Besides Alan Page, other well-known African Americans, including Whoopi Goldberg, Oprah Winfrey and Bill Cosby, have built collections of segregation era objects. Diane Page noted that when she and her husband were first married, they had a couple of Andy Warhols on the wall. “We didn’t know anything about art. I think one of the Warhols was a Marilyn Monroe,” she said. “A friend who had been raised in the South came over to our house, looked around and said, ‘What represents your African-American culture to your children?’ She gave us a box that contained pencils with African-American heads and some books of poetry by Paul Laurence Dunbar, an African-American author and poet whom we never had heard of.” That started the Pages on a process of learning and collecting.
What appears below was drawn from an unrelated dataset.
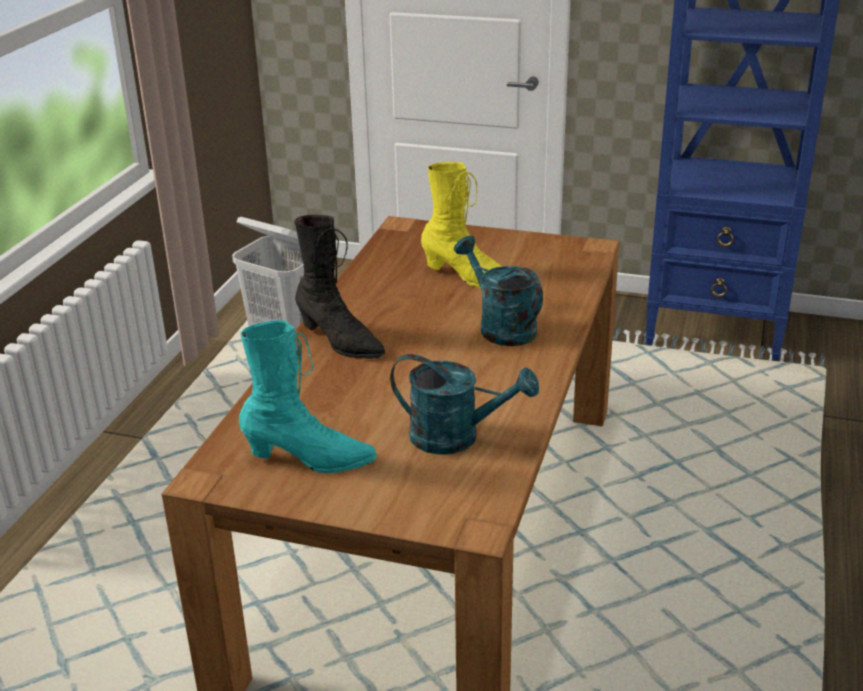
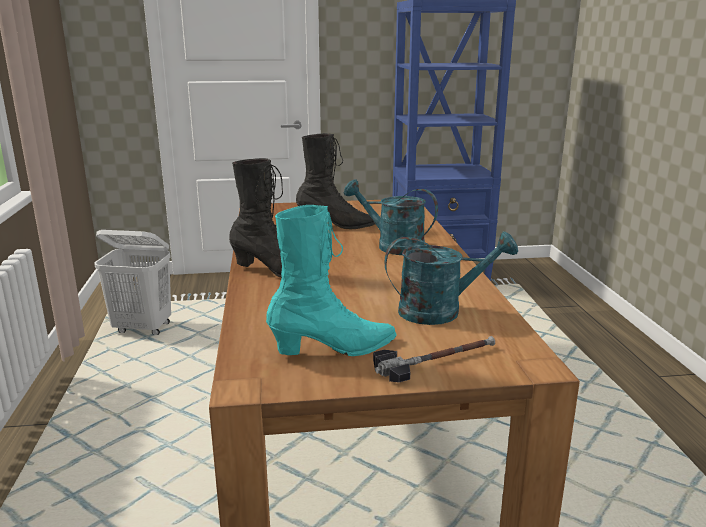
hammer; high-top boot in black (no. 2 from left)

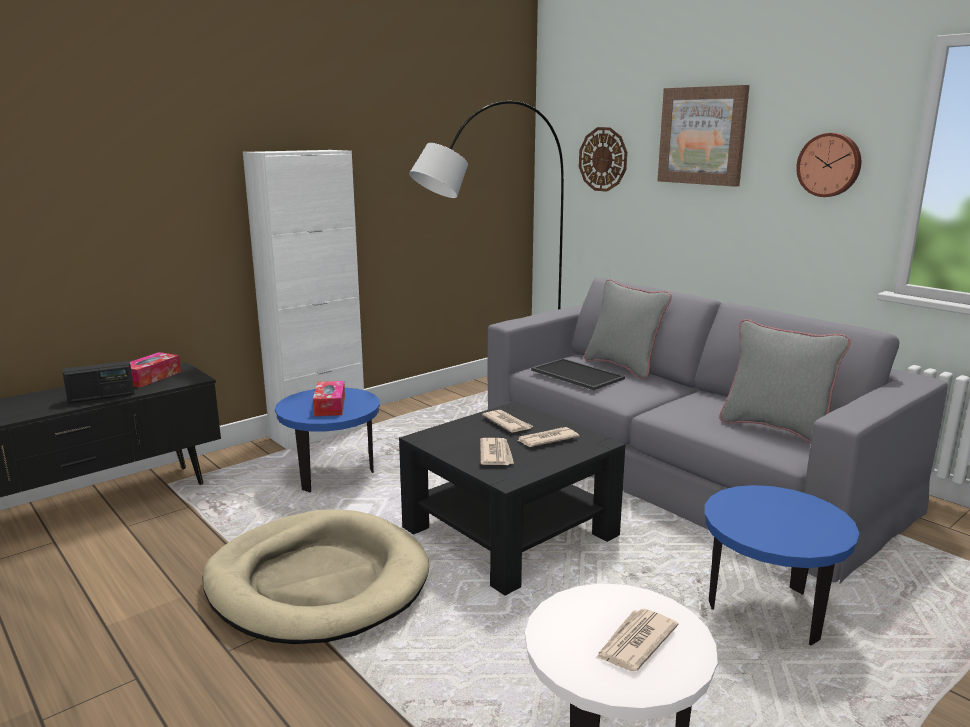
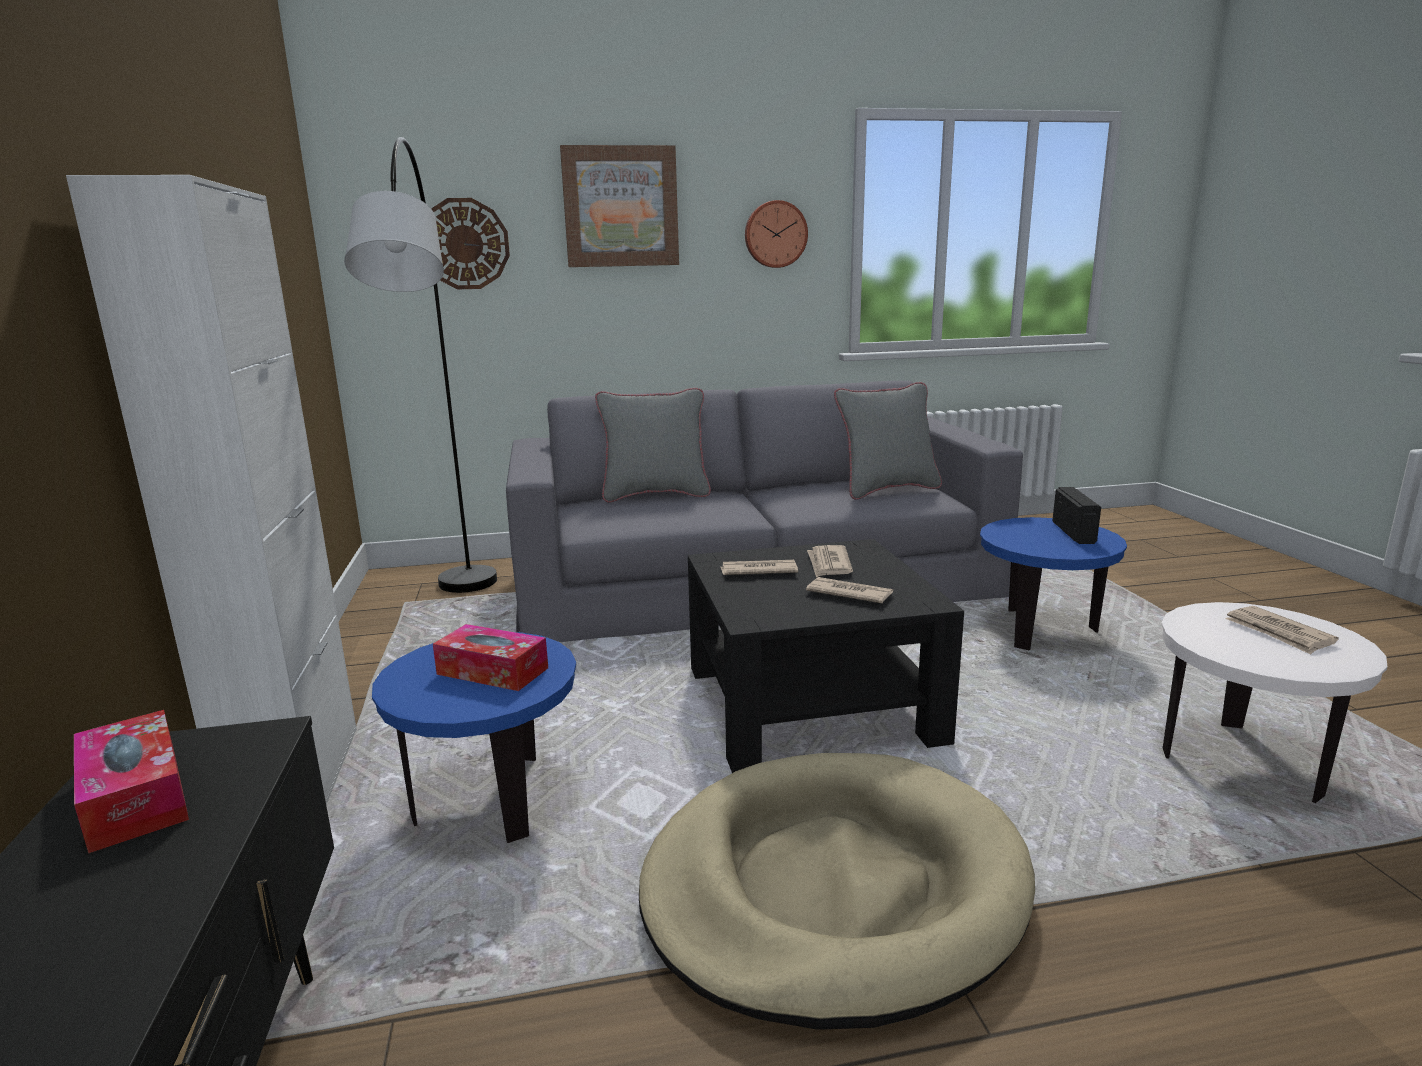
tray; radio set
And, it isn’t just the wealthiest and most celebrated African Americans who are buying these objects. Elizabeth Abel, an English professor at University of California, Berkeley, noted in her 2010 book, “Signs of the Times: The Visual Politics of Jim Crow,” that the growing African-American middle class has used some of its expanding wealth to acquire and preserve these artifacts of its heritage.
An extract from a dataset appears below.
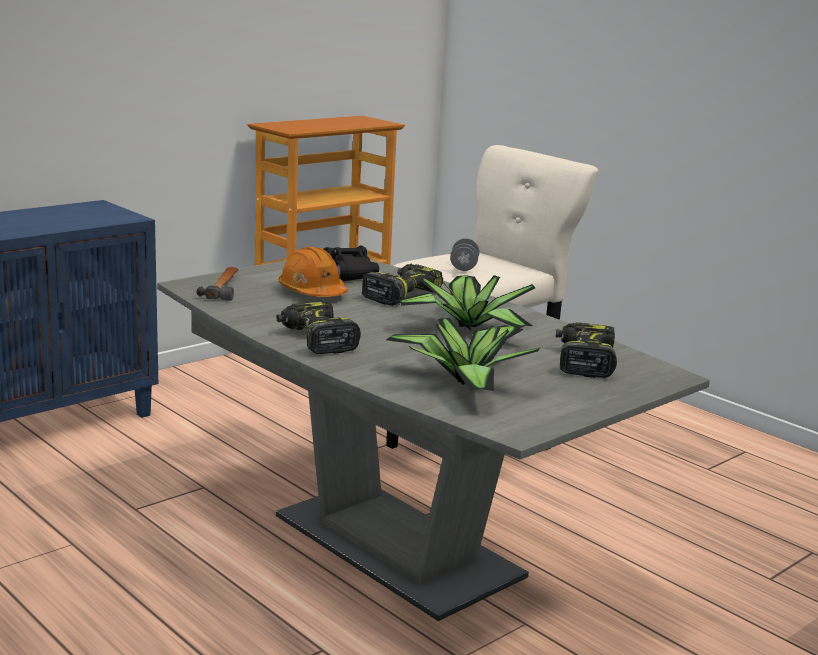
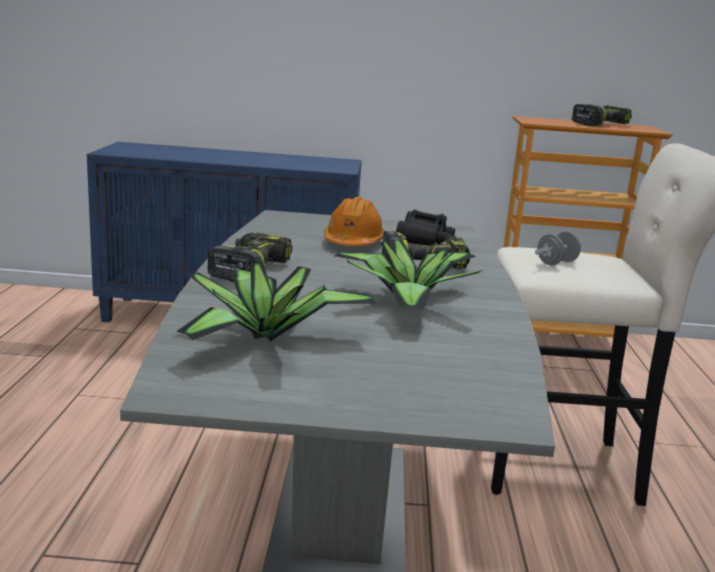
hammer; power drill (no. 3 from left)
Still, surrounding yourself with objects that, at best, hurt your feelings and generally demean your existence seems to run counter to other trends in American life. Over the past few years, calls for the removal of Confederate flags, statues and memorials in public spaces — many of which were erected during the Jim Crow era— have grown louder, leading to the removal, since 2015, of more than 50 of these monument, taken down by municipalities and put in storage. However, according to the [Southern Poverty Law Center,] https://www.splcenter.org/20180604/whose-heritage-public-symbols-confederacy) hundreds more remain. Still, those 50 or so are a start, as these emblems of slavery and oppression serve as a painful and daily reminder of when the law openly favored whites over blacks. When Barack Obama was president, he said on numerous occasions that Confederate flags and statues belong not in public spaces but “in a museum,” where they can be studied as historical artifacts. The problem of what to do with some of these artifacts is probably one of the reasons that more haven’t been removed. Those clamoring for their removal just want them gone from sight.
Pilgrim noted that one city offered him two monuments, but he had no place to put them and didn’t really want them anyway. He stated that famous African-American collectors of Jim Crow era objects have received outsized attention, but the majority of buyers are white, and their reasons for purchasing these types of objects are varied; Some did it because they want to demonstrate that they are not racist, some because they are racist and identify with the sentiments (“a lot of the newer reproductions are actually much harsher in their messages than the old ones”), and some because signs and product images from the past strike them as cool and retro, very ironic. The manufacturers of reproduction racism are feeding all these audiences.
One might wish that we could throw away large chunks of American history, and, in fact, many Southerners did discard those old signs and KKK robes and posters, but others scavenged the junkyards for them, bringing them to market. Capitalism so often seems to destroy the past, but also acts to preserve it. As much as we may try, we cannot edit American history and the objects created during the more painful moments of that history; instead, we can try to put them in context.